Where Does It Come From, and Where Does It Go?


Money, money, money! Wouldn’t it be great not to have to think about it? Well, we’re all thinking about it these days, as Congress flounders around in the dark on what promises to be the worst tax bill ever fobbed off on the American people, but even in sunnier times most of us are curious about other people’s financial situations. So here is my basic story.



My income derives from the sale of books old and new. In the past I’ve worked a variety of additional part-time jobs, from teaching and tutoring and freelance editing to picking apples and doing garden maintenance, but more recently I have focused exclusively on my retail business. And it is a business, not a hobby. I don’t have a trust fund or a pension from some earlier career, and if I didn’t need the income, I would stay home and garden and write and raise chickens and feeder calves.

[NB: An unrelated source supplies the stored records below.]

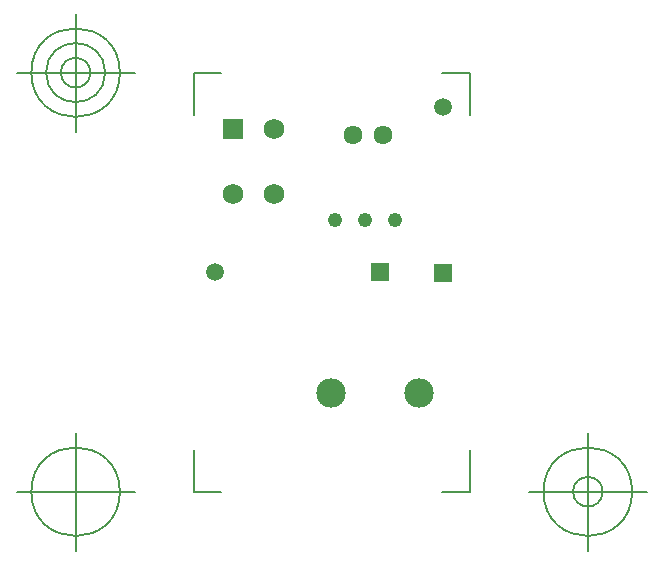
<source format=gbr>
G04 Generated by Ultiboard 14.2 *
%FSLAX34Y34*%
%MOMM*%

%ADD10C,0.0001*%
%ADD11C,0.1270*%
%ADD12C,1.0000*%
%ADD13C,1.6088*%
%ADD14C,2.4978*%
%ADD15C,1.2446*%
%ADD16C,1.5000*%
%ADD17R,1.5000X1.5000*%
%ADD18C,1.7526*%
%ADD19R,1.7526X1.7526*%


G04 ColorRGB FF00CC for the following layer *
%LNSolder Mask Top*%
%LPD*%
G54D10*
G54D11*
X-2540Y647700D02*
X-2540Y683184D01*
X-2540Y647700D02*
X20828Y647700D01*
X231140Y647700D02*
X207772Y647700D01*
X231140Y647700D02*
X231140Y683184D01*
X231140Y1002540D02*
X231140Y967056D01*
X231140Y1002540D02*
X207772Y1002540D01*
X-2540Y1002540D02*
X20828Y1002540D01*
X-2540Y1002540D02*
X-2540Y967056D01*
X-52540Y647700D02*
X-152540Y647700D01*
X-102540Y597700D02*
X-102540Y697700D01*
X-140040Y647700D02*
G75*
D01*
G02X-140040Y647700I37500J0*
G01*
X281140Y647700D02*
X381140Y647700D01*
X331140Y597700D02*
X331140Y697700D01*
X293640Y647700D02*
G75*
D01*
G02X293640Y647700I37500J0*
G01*
X318640Y647700D02*
G75*
D01*
G02X318640Y647700I12500J0*
G01*
X-52540Y1002540D02*
X-152540Y1002540D01*
X-102540Y952540D02*
X-102540Y1052540D01*
X-140040Y1002540D02*
G75*
D01*
G02X-140040Y1002540I37500J0*
G01*
X-127540Y1002540D02*
G75*
D01*
G02X-127540Y1002540I25000J0*
G01*
X-115040Y1002540D02*
G75*
D01*
G02X-115040Y1002540I12500J0*
G01*
G54D12*
X30480Y901700D03*
G54D13*
X157480Y949960D03*
X132080Y949960D03*
G54D14*
X187960Y731520D03*
X113877Y731520D03*
G54D15*
X167640Y878005D03*
X142240Y878005D03*
X116840Y878005D03*
G54D16*
X208280Y973120D03*
X15240Y833420D03*
G54D17*
X208280Y833120D03*
X155240Y833420D03*
G54D18*
X65480Y900040D03*
X30480Y900040D03*
X65480Y955040D03*
G54D19*
X30480Y955040D03*

M02*

</source>
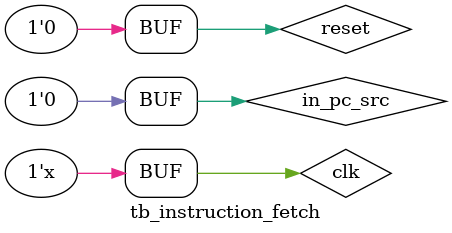
<source format=v>
`timescale 1ns / 1ps

`define LEN 32

module tb_instruction_fetch(

    );
	
	reg clk;
	reg reset;
	reg in_pc_enable;
	reg in_pc_src;
	reg [`LEN-1:0] in_pc_jump;
	wire [`LEN-1:0] out_pc_jump;
	wire [`LEN-1:0] out_instruction;
	
	instruction_fetch #(
		.len(`LEN)	
		)
		u_instruction_fetch (
			.clk(clk),
			.reset(reset),
			.in_pc_src(in_pc_src),
			.in_pc_jump(in_pc_jump),
			.out_pc_jump(out_pc_jump),
			.out_instruction(out_instruction)
		);

	initial
	begin
		clk = 0;
		reset = 1;
		#15
		reset = 0;
		in_pc_src = 0;
	end

	always 
		#5 clk = ~clk;


endmodule

</source>
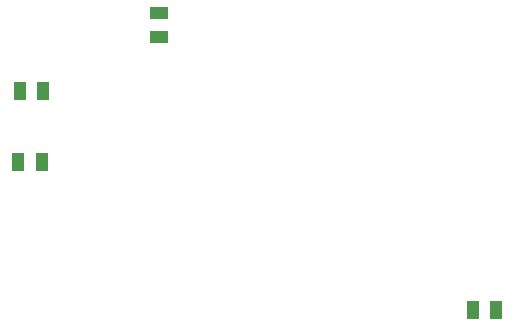
<source format=gtp>
G04 Layer: TopPasteMaskLayer*
G04 EasyEDA v6.4.0, 2020-07-15T14:14:54--5:00*
G04 b3c21e9d98434acf968649de900d4150,a7c2b416e861464fa72e98bd65157655,10*
G04 Gerber Generator version 0.2*
G04 Scale: 100 percent, Rotated: No, Reflected: No *
G04 Dimensions in inches *
G04 leading zeros omitted , absolute positions ,2 integer and 4 decimal *
%FSLAX24Y24*%
%MOIN*%
G90*
G70D02*

%ADD12R,0.039370X0.061024*%
%ADD13R,0.061024X0.039370*%

%LPD*%
G54D12*
G01X33706Y7250D03*
G01X34493Y7250D03*
G01X18606Y14550D03*
G01X19393Y14550D03*
G54D13*
G01X23250Y16356D03*
G01X23250Y17143D03*
G54D12*
G01X18556Y12200D03*
G01X19343Y12200D03*
M00*
M02*

</source>
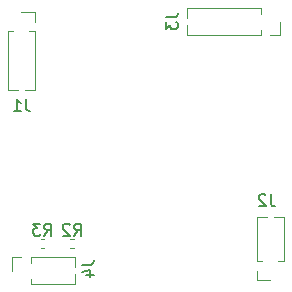
<source format=gbo>
%TF.GenerationSoftware,KiCad,Pcbnew,9.0.5-1.fc42*%
%TF.CreationDate,2025-12-03T05:13:32+01:00*%
%TF.ProjectId,Block-RotaryEncoder,426c6f63-6b2d-4526-9f74-617279456e63,1*%
%TF.SameCoordinates,Original*%
%TF.FileFunction,Legend,Bot*%
%TF.FilePolarity,Positive*%
%FSLAX46Y46*%
G04 Gerber Fmt 4.6, Leading zero omitted, Abs format (unit mm)*
G04 Created by KiCad (PCBNEW 9.0.5-1.fc42) date 2025-12-03 05:13:32*
%MOMM*%
%LPD*%
G01*
G04 APERTURE LIST*
%ADD10C,0.150000*%
%ADD11C,0.120000*%
G04 APERTURE END LIST*
D10*
X133675419Y-123693866D02*
X134389704Y-123693866D01*
X134389704Y-123693866D02*
X134532561Y-123646247D01*
X134532561Y-123646247D02*
X134627800Y-123551009D01*
X134627800Y-123551009D02*
X134675419Y-123408152D01*
X134675419Y-123408152D02*
X134675419Y-123312914D01*
X134008752Y-124598628D02*
X134675419Y-124598628D01*
X133627800Y-124360533D02*
X134342085Y-124122438D01*
X134342085Y-124122438D02*
X134342085Y-124741485D01*
X132985266Y-121230219D02*
X133318599Y-120754028D01*
X133556694Y-121230219D02*
X133556694Y-120230219D01*
X133556694Y-120230219D02*
X133175742Y-120230219D01*
X133175742Y-120230219D02*
X133080504Y-120277838D01*
X133080504Y-120277838D02*
X133032885Y-120325457D01*
X133032885Y-120325457D02*
X132985266Y-120420695D01*
X132985266Y-120420695D02*
X132985266Y-120563552D01*
X132985266Y-120563552D02*
X133032885Y-120658790D01*
X133032885Y-120658790D02*
X133080504Y-120706409D01*
X133080504Y-120706409D02*
X133175742Y-120754028D01*
X133175742Y-120754028D02*
X133556694Y-120754028D01*
X132604313Y-120325457D02*
X132556694Y-120277838D01*
X132556694Y-120277838D02*
X132461456Y-120230219D01*
X132461456Y-120230219D02*
X132223361Y-120230219D01*
X132223361Y-120230219D02*
X132128123Y-120277838D01*
X132128123Y-120277838D02*
X132080504Y-120325457D01*
X132080504Y-120325457D02*
X132032885Y-120420695D01*
X132032885Y-120420695D02*
X132032885Y-120515933D01*
X132032885Y-120515933D02*
X132080504Y-120658790D01*
X132080504Y-120658790D02*
X132651932Y-121230219D01*
X132651932Y-121230219D02*
X132032885Y-121230219D01*
X130470666Y-121230219D02*
X130803999Y-120754028D01*
X131042094Y-121230219D02*
X131042094Y-120230219D01*
X131042094Y-120230219D02*
X130661142Y-120230219D01*
X130661142Y-120230219D02*
X130565904Y-120277838D01*
X130565904Y-120277838D02*
X130518285Y-120325457D01*
X130518285Y-120325457D02*
X130470666Y-120420695D01*
X130470666Y-120420695D02*
X130470666Y-120563552D01*
X130470666Y-120563552D02*
X130518285Y-120658790D01*
X130518285Y-120658790D02*
X130565904Y-120706409D01*
X130565904Y-120706409D02*
X130661142Y-120754028D01*
X130661142Y-120754028D02*
X131042094Y-120754028D01*
X130137332Y-120230219D02*
X129518285Y-120230219D01*
X129518285Y-120230219D02*
X129851618Y-120611171D01*
X129851618Y-120611171D02*
X129708761Y-120611171D01*
X129708761Y-120611171D02*
X129613523Y-120658790D01*
X129613523Y-120658790D02*
X129565904Y-120706409D01*
X129565904Y-120706409D02*
X129518285Y-120801647D01*
X129518285Y-120801647D02*
X129518285Y-121039742D01*
X129518285Y-121039742D02*
X129565904Y-121134980D01*
X129565904Y-121134980D02*
X129613523Y-121182600D01*
X129613523Y-121182600D02*
X129708761Y-121230219D01*
X129708761Y-121230219D02*
X129994475Y-121230219D01*
X129994475Y-121230219D02*
X130089713Y-121182600D01*
X130089713Y-121182600D02*
X130137332Y-121134980D01*
X149620410Y-117741619D02*
X149620410Y-118455904D01*
X149620410Y-118455904D02*
X149668029Y-118598761D01*
X149668029Y-118598761D02*
X149763267Y-118694000D01*
X149763267Y-118694000D02*
X149906124Y-118741619D01*
X149906124Y-118741619D02*
X150001362Y-118741619D01*
X149191838Y-117836857D02*
X149144219Y-117789238D01*
X149144219Y-117789238D02*
X149048981Y-117741619D01*
X149048981Y-117741619D02*
X148810886Y-117741619D01*
X148810886Y-117741619D02*
X148715648Y-117789238D01*
X148715648Y-117789238D02*
X148668029Y-117836857D01*
X148668029Y-117836857D02*
X148620410Y-117932095D01*
X148620410Y-117932095D02*
X148620410Y-118027333D01*
X148620410Y-118027333D02*
X148668029Y-118170190D01*
X148668029Y-118170190D02*
X149239457Y-118741619D01*
X149239457Y-118741619D02*
X148620410Y-118741619D01*
X128883733Y-109691819D02*
X128883733Y-110406104D01*
X128883733Y-110406104D02*
X128931352Y-110548961D01*
X128931352Y-110548961D02*
X129026590Y-110644200D01*
X129026590Y-110644200D02*
X129169447Y-110691819D01*
X129169447Y-110691819D02*
X129264685Y-110691819D01*
X127883733Y-110691819D02*
X128455161Y-110691819D01*
X128169447Y-110691819D02*
X128169447Y-109691819D01*
X128169447Y-109691819D02*
X128264685Y-109834676D01*
X128264685Y-109834676D02*
X128359923Y-109929914D01*
X128359923Y-109929914D02*
X128455161Y-109977533D01*
X140754019Y-102766266D02*
X141468304Y-102766266D01*
X141468304Y-102766266D02*
X141611161Y-102718647D01*
X141611161Y-102718647D02*
X141706400Y-102623409D01*
X141706400Y-102623409D02*
X141754019Y-102480552D01*
X141754019Y-102480552D02*
X141754019Y-102385314D01*
X140754019Y-103147219D02*
X140754019Y-103766266D01*
X140754019Y-103766266D02*
X141134971Y-103432933D01*
X141134971Y-103432933D02*
X141134971Y-103575790D01*
X141134971Y-103575790D02*
X141182590Y-103671028D01*
X141182590Y-103671028D02*
X141230209Y-103718647D01*
X141230209Y-103718647D02*
X141325447Y-103766266D01*
X141325447Y-103766266D02*
X141563542Y-103766266D01*
X141563542Y-103766266D02*
X141658780Y-103718647D01*
X141658780Y-103718647D02*
X141706400Y-103671028D01*
X141706400Y-103671028D02*
X141754019Y-103575790D01*
X141754019Y-103575790D02*
X141754019Y-103290076D01*
X141754019Y-103290076D02*
X141706400Y-103194838D01*
X141706400Y-103194838D02*
X141658780Y-103147219D01*
D11*
%TO.C,J4*%
X127715000Y-123045000D02*
X127715000Y-124205000D01*
X128525000Y-123045000D02*
X127715000Y-123045000D01*
X129335000Y-123045000D02*
X129335000Y-123538292D01*
X129335000Y-123045000D02*
X133080000Y-123045000D01*
X129335000Y-124871708D02*
X129335000Y-125365000D01*
X129335000Y-125365000D02*
X133080000Y-125365000D01*
X133080000Y-123045000D02*
X133080000Y-123887077D01*
X133080000Y-124522923D02*
X133080000Y-125365000D01*
%TO.C,R2*%
X132972241Y-121565400D02*
X132664959Y-121565400D01*
X132972241Y-122325400D02*
X132664959Y-122325400D01*
%TO.C,R3*%
X130457641Y-121565400D02*
X130150359Y-121565400D01*
X130457641Y-122325400D02*
X130150359Y-122325400D01*
%TO.C,J2*%
X148445000Y-119650000D02*
X149287077Y-119650000D01*
X148445000Y-123395000D02*
X148445000Y-119650000D01*
X148445000Y-123395000D02*
X148938292Y-123395000D01*
X148445000Y-124205000D02*
X148445000Y-125015000D01*
X148445000Y-125015000D02*
X149605000Y-125015000D01*
X149922923Y-119650000D02*
X150765000Y-119650000D01*
X150271708Y-123395000D02*
X150765000Y-123395000D01*
X150765000Y-123395000D02*
X150765000Y-119650000D01*
%TO.C,J1*%
X127365000Y-103935000D02*
X127365000Y-108950000D01*
X127858292Y-103935000D02*
X127365000Y-103935000D01*
X128207077Y-108950000D02*
X127365000Y-108950000D01*
X129685000Y-102315000D02*
X128525000Y-102315000D01*
X129685000Y-103125000D02*
X129685000Y-102315000D01*
X129685000Y-103935000D02*
X129191708Y-103935000D01*
X129685000Y-103935000D02*
X129685000Y-108950000D01*
X129685000Y-108950000D02*
X128842923Y-108950000D01*
%TO.C,J3*%
X142510000Y-102807077D02*
X142510000Y-101965000D01*
X142510000Y-104285000D02*
X142510000Y-103442923D01*
X148795000Y-101965000D02*
X142510000Y-101965000D01*
X148795000Y-102458292D02*
X148795000Y-101965000D01*
X148795000Y-104285000D02*
X142510000Y-104285000D01*
X148795000Y-104285000D02*
X148795000Y-103791708D01*
X149605000Y-104285000D02*
X150415000Y-104285000D01*
X150415000Y-104285000D02*
X150415000Y-103125000D01*
%TD*%
M02*

</source>
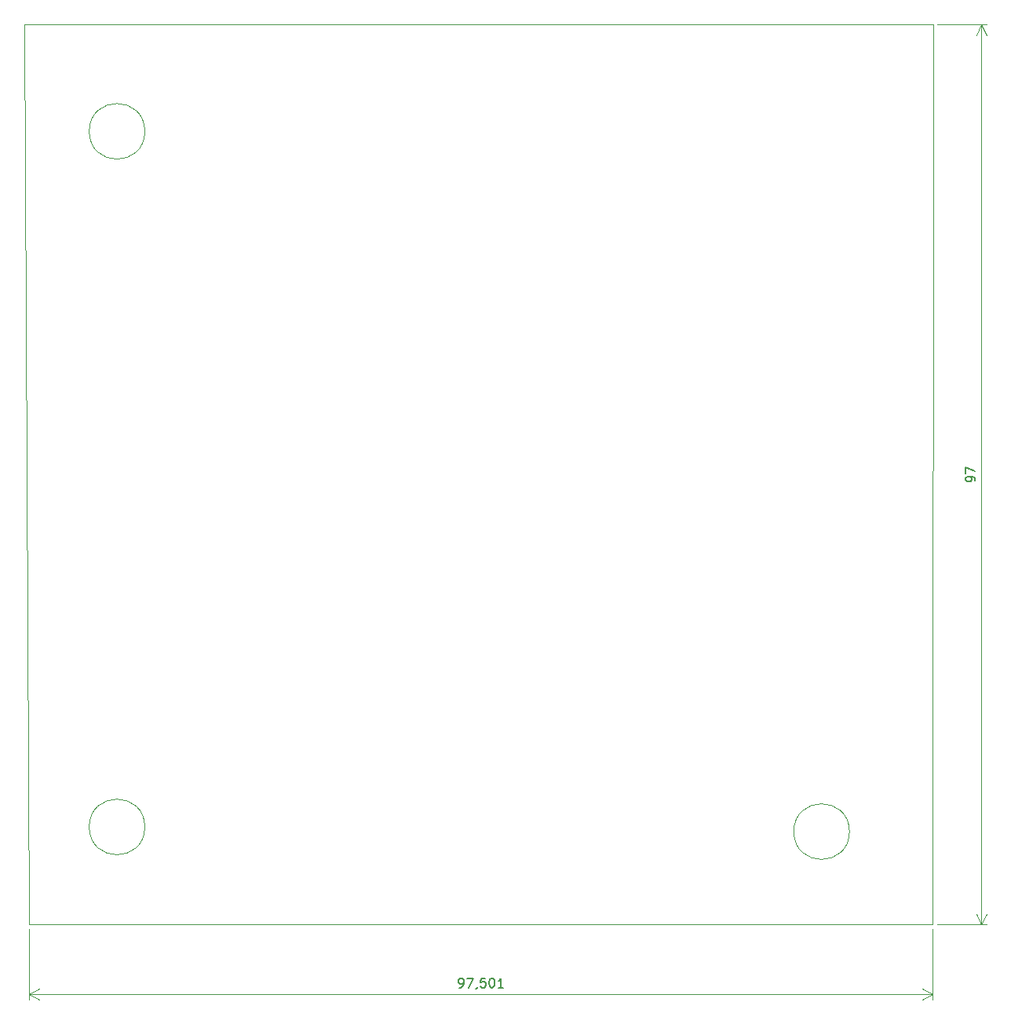
<source format=gbr>
G04 #@! TF.GenerationSoftware,KiCad,Pcbnew,9.0.1*
G04 #@! TF.CreationDate,2025-06-01T14:07:22-05:00*
G04 #@! TF.ProjectId,NUEVO_NODO,4e554556-4f5f-44e4-9f44-4f2e6b696361,rev?*
G04 #@! TF.SameCoordinates,Original*
G04 #@! TF.FileFunction,Profile,NP*
%FSLAX46Y46*%
G04 Gerber Fmt 4.6, Leading zero omitted, Abs format (unit mm)*
G04 Created by KiCad (PCBNEW 9.0.1) date 2025-06-01 14:07:22*
%MOMM*%
%LPD*%
G01*
G04 APERTURE LIST*
G04 #@! TA.AperFunction,Profile*
%ADD10C,0.050000*%
G04 #@! TD*
%ADD11C,0.150000*%
G04 APERTURE END LIST*
D10*
X160001004Y-154000000D02*
X160006105Y-57000000D01*
X62500000Y-154004784D02*
X62000000Y-57000000D01*
X62500000Y-154004784D02*
X160001004Y-154000000D01*
X75000000Y-68500000D02*
G75*
G02*
X69000000Y-68500000I-3000000J0D01*
G01*
X69000000Y-68500000D02*
G75*
G02*
X75000000Y-68500000I3000000J0D01*
G01*
X75000000Y-143500000D02*
G75*
G02*
X69000000Y-143500000I-3000000J0D01*
G01*
X69000000Y-143500000D02*
G75*
G02*
X75000000Y-143500000I3000000J0D01*
G01*
X151000000Y-144000000D02*
G75*
G02*
X145000000Y-144000000I-3000000J0D01*
G01*
X145000000Y-144000000D02*
G75*
G02*
X151000000Y-144000000I3000000J0D01*
G01*
X62000000Y-57000000D02*
X160006105Y-57000000D01*
D11*
X164552618Y-106166666D02*
X164552618Y-105976190D01*
X164552618Y-105976190D02*
X164504999Y-105880952D01*
X164504999Y-105880952D02*
X164457379Y-105833333D01*
X164457379Y-105833333D02*
X164314522Y-105738095D01*
X164314522Y-105738095D02*
X164124046Y-105690476D01*
X164124046Y-105690476D02*
X163743094Y-105690476D01*
X163743094Y-105690476D02*
X163647856Y-105738095D01*
X163647856Y-105738095D02*
X163600237Y-105785714D01*
X163600237Y-105785714D02*
X163552618Y-105880952D01*
X163552618Y-105880952D02*
X163552618Y-106071428D01*
X163552618Y-106071428D02*
X163600237Y-106166666D01*
X163600237Y-106166666D02*
X163647856Y-106214285D01*
X163647856Y-106214285D02*
X163743094Y-106261904D01*
X163743094Y-106261904D02*
X163981189Y-106261904D01*
X163981189Y-106261904D02*
X164076427Y-106214285D01*
X164076427Y-106214285D02*
X164124046Y-106166666D01*
X164124046Y-106166666D02*
X164171665Y-106071428D01*
X164171665Y-106071428D02*
X164171665Y-105880952D01*
X164171665Y-105880952D02*
X164124046Y-105785714D01*
X164124046Y-105785714D02*
X164076427Y-105738095D01*
X164076427Y-105738095D02*
X163981189Y-105690476D01*
X163552618Y-105357142D02*
X163552618Y-104690476D01*
X163552618Y-104690476D02*
X164552618Y-105119047D01*
D10*
X160501004Y-154000000D02*
X165834219Y-154000000D01*
X165834219Y-57000000D02*
X160500000Y-57000000D01*
X165247799Y-154000000D02*
X165247799Y-57000000D01*
X165247799Y-154000000D02*
X164661378Y-152873496D01*
X165247799Y-154000000D02*
X165834220Y-152873496D01*
X165247799Y-57000000D02*
X165834220Y-58126504D01*
X165247799Y-57000000D02*
X164661378Y-58126504D01*
D11*
X108917169Y-160809603D02*
X109107645Y-160809603D01*
X109107645Y-160809603D02*
X109202883Y-160761984D01*
X109202883Y-160761984D02*
X109250502Y-160714364D01*
X109250502Y-160714364D02*
X109345740Y-160571507D01*
X109345740Y-160571507D02*
X109393359Y-160381031D01*
X109393359Y-160381031D02*
X109393359Y-160000079D01*
X109393359Y-160000079D02*
X109345740Y-159904841D01*
X109345740Y-159904841D02*
X109298121Y-159857222D01*
X109298121Y-159857222D02*
X109202883Y-159809603D01*
X109202883Y-159809603D02*
X109012407Y-159809603D01*
X109012407Y-159809603D02*
X108917169Y-159857222D01*
X108917169Y-159857222D02*
X108869550Y-159904841D01*
X108869550Y-159904841D02*
X108821931Y-160000079D01*
X108821931Y-160000079D02*
X108821931Y-160238174D01*
X108821931Y-160238174D02*
X108869550Y-160333412D01*
X108869550Y-160333412D02*
X108917169Y-160381031D01*
X108917169Y-160381031D02*
X109012407Y-160428650D01*
X109012407Y-160428650D02*
X109202883Y-160428650D01*
X109202883Y-160428650D02*
X109298121Y-160381031D01*
X109298121Y-160381031D02*
X109345740Y-160333412D01*
X109345740Y-160333412D02*
X109393359Y-160238174D01*
X109726693Y-159809603D02*
X110393359Y-159809603D01*
X110393359Y-159809603D02*
X109964788Y-160809603D01*
X110821931Y-160761984D02*
X110821931Y-160809603D01*
X110821931Y-160809603D02*
X110774312Y-160904841D01*
X110774312Y-160904841D02*
X110726693Y-160952460D01*
X111726692Y-159809603D02*
X111250502Y-159809603D01*
X111250502Y-159809603D02*
X111202883Y-160285793D01*
X111202883Y-160285793D02*
X111250502Y-160238174D01*
X111250502Y-160238174D02*
X111345740Y-160190555D01*
X111345740Y-160190555D02*
X111583835Y-160190555D01*
X111583835Y-160190555D02*
X111679073Y-160238174D01*
X111679073Y-160238174D02*
X111726692Y-160285793D01*
X111726692Y-160285793D02*
X111774311Y-160381031D01*
X111774311Y-160381031D02*
X111774311Y-160619126D01*
X111774311Y-160619126D02*
X111726692Y-160714364D01*
X111726692Y-160714364D02*
X111679073Y-160761984D01*
X111679073Y-160761984D02*
X111583835Y-160809603D01*
X111583835Y-160809603D02*
X111345740Y-160809603D01*
X111345740Y-160809603D02*
X111250502Y-160761984D01*
X111250502Y-160761984D02*
X111202883Y-160714364D01*
X112393359Y-159809603D02*
X112488597Y-159809603D01*
X112488597Y-159809603D02*
X112583835Y-159857222D01*
X112583835Y-159857222D02*
X112631454Y-159904841D01*
X112631454Y-159904841D02*
X112679073Y-160000079D01*
X112679073Y-160000079D02*
X112726692Y-160190555D01*
X112726692Y-160190555D02*
X112726692Y-160428650D01*
X112726692Y-160428650D02*
X112679073Y-160619126D01*
X112679073Y-160619126D02*
X112631454Y-160714364D01*
X112631454Y-160714364D02*
X112583835Y-160761984D01*
X112583835Y-160761984D02*
X112488597Y-160809603D01*
X112488597Y-160809603D02*
X112393359Y-160809603D01*
X112393359Y-160809603D02*
X112298121Y-160761984D01*
X112298121Y-160761984D02*
X112250502Y-160714364D01*
X112250502Y-160714364D02*
X112202883Y-160619126D01*
X112202883Y-160619126D02*
X112155264Y-160428650D01*
X112155264Y-160428650D02*
X112155264Y-160190555D01*
X112155264Y-160190555D02*
X112202883Y-160000079D01*
X112202883Y-160000079D02*
X112250502Y-159904841D01*
X112250502Y-159904841D02*
X112298121Y-159857222D01*
X112298121Y-159857222D02*
X112393359Y-159809603D01*
X113679073Y-160809603D02*
X113107645Y-160809603D01*
X113393359Y-160809603D02*
X113393359Y-159809603D01*
X113393359Y-159809603D02*
X113298121Y-159952460D01*
X113298121Y-159952460D02*
X113202883Y-160047698D01*
X113202883Y-160047698D02*
X113107645Y-160095317D01*
D10*
X62500000Y-154504784D02*
X62500000Y-162091204D01*
X160001004Y-162091204D02*
X160001004Y-154500000D01*
X62500000Y-161504784D02*
X160001004Y-161504784D01*
X62500000Y-161504784D02*
X63626504Y-160918363D01*
X62500000Y-161504784D02*
X63626504Y-162091205D01*
X160001004Y-161504784D02*
X158874500Y-162091205D01*
X160001004Y-161504784D02*
X158874500Y-160918363D01*
M02*

</source>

As to where the money goes, that’s simple, too. Monthly business expenses get paid and groceries bought before money goes anywhere else, and then the Artist and I have all the usual expenses of any other household, with the exception of frills like television (we watch DVDs and listen to radio and, of course, read!), air conditioning (we have window screens), and dishwasher (washing dishes is my kitchen meditation time). If we stay home all winter, there is fuel oil and plowing the driveway to pay for; if we go elsewhere, there are frugal travel costs. 

Still, charitable giving is something I take seriously. It’s on my mind now because Facebook reminded everyone this week about “Giving Tuesday” (I give in my own way and in my own time) and because December is when I make my largest annual donations. 

I’ve made adjustments to priorities in recent years, but, as it stands now, the five organizations to which I contribute on an annual basis are the ACLU; Save the Children; the Carter Center; Foods Resource Bank; and the Southern Poverty Law Center. I started years back with the first two and added the third, fourth, and fifth more recently (and in that order). FRB and Save the Children do primarily community work (FRB focused on food security), both in the U.S. and overseas; the Carter Center focuses on do-able health projects in Africa; and ACLU and SPLC are concerned with justice and freedom here in our own country. Healthy, food-secure, and just communities are the goals I have chosen to support.

Leelanau County hosts many worthy organizations — charitable, cultural, environmental — but what I’ve finally come around to with those here at home is that, instead of sending a set amount to the same few every year and ignoring the rest, I give to whichever groups people have chosen for memorial gifts, whenever appropriate. One person’s obituary might list the Leelanau Children’s Choir and Saving Birds Through Habitat. Another might name a church or the League of Women Voters or the Leelanau Foundation. Whatever their priorities, when I send a check with a sympathy card, I honor those wishes and in that way give locally.

The Artist and I take a standard deduction (we have thus far been fortunate in not having sufficient medical expenses to make itemizing advantageous), so our income tax situation is not benefited by donations to charities and other nonprofits. Giving is simply what I decided long ago that I wanted to do, and it is my good fortune that I am able, thanks to my bookstore customers, local and visiting, who buy books on Waukazoo Street in Northport. 

So thank you for your support of Dog Ears Books, and please know that your support goes further than you may have realized. You are not only keeping a little bookstore alive in Northport but helping strangers, in very important ways, far from northern Michigan. It all adds up.

For details and to see if you want to contribute to any of the organizations I support, please follow the links up in the fifth paragraph of this post. And thanks again! Being in a position to give is one of the gifts I have received over and over again along the path of my life, and I am grateful.